There were setbacks: the torn knee muscle in 2016. The fractured jaw bone sustained when she was hit by a ball in 2019. The dimming of desire. “I’m still trying to achieve good results, but I don’t have the same fire as I did in 2008,” she told reporters ahead of this tournament. “However, I cannot stop playing because I feel that the team needs me.”
She reignited when it mattered most. The US, which beat Japan 2-1 in the group stage a day earlier, had no answer to Ueno, who made her international debut when the Millennium Bug was still a thing. The Americans mustered a solitary hit off Uneo through five innings. She was then replaced when Michelle Moultrie singled in the sixth.
But the night had not seen the last of Ueno, who reentered for the seventh inning to close out what she had started, still hurling pitches – 89 in all, with five strikeouts – at more than 65mph. Three batters up, three down. Game over.
The US had an age-defying veteran ace of their own, Cat Osterman, who won gold in Athens and retired in 2015, only to be lured back. The left-handed Texan did not give up a run in this tournament but was replaced after allowing a lead-off walk in the third inning.
Given the number of runners reaching base, it was not a huge surprise when Japan manufactured a couple of runs, taking the lead in the fourth inning and making it 2-0 in the fifth after profiting from a wild pitch from Team USA’s other star pitcher, Monica Abbott, 35, a silver medallist in Beijing. With the way Ueno pitched, a two-run advantage always looked likely to be enough in a contest notable for some fine defensive plays from both sides.
This was a clash of the world’s top two teams, the only nations to have claimed Olympic gold and the sole countries to have won the world championships since New Zealand in 1982.
It was held on a modified baseball field at a 35,000-capacity stadium a 45-minute drive from downtown Tokyo, its sinuous stands curved like a steep blue dish and their echoing emptiness imparting a sense of loss despite the chants and cheers of the American squad and the blaring music. There are some melancholies that not even a Japanese cover version of YMCA can spirit away.
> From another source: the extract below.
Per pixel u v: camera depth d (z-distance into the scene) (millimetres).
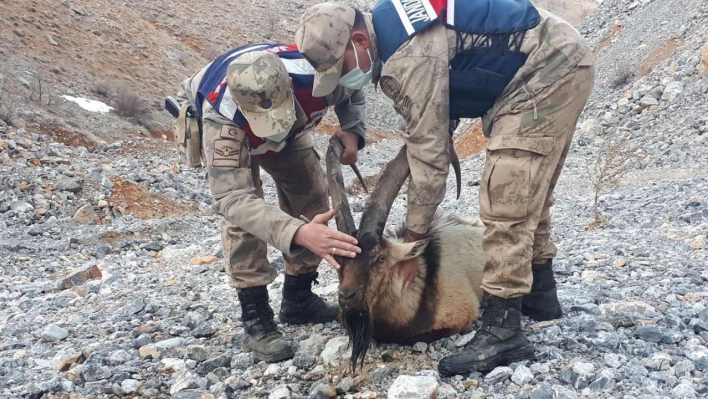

Adding to the tension of a gold medal match between great rivals was the sense of finality imparted by softball’s ever-tenuous Olympic status. There’s always next time? Maybe not.
When removed from the programme ahead of 2012, baseball and softball became the first Olympic sports to be axed since polo in 1936. Softball was introduced in Atlanta ’96 and chopped from London 2012 and Rio 2016. It returned this year thanks to its popularity in the host country but is off the menu again in 2024. Only, surely, to make its Hollywood comeback in Los Angeles in 2028, when Dodger Stadium promises to provide an alluring backdrop.
In 2019 the US and Japan even announced plans to send coaches to France on a high-stakes outreach mission to improve the quality of the 2024 host’s teams on the off-chance that apathetic Parisians might be persuaded to swoon for baseball and softball. In truth they will probably be too busy breakdancing. Or fantasising about the surfing, which will be in Tahiti.
See you in seven years. It’s an age away, but they’ll still be talking fondly about Ueno’s performance here.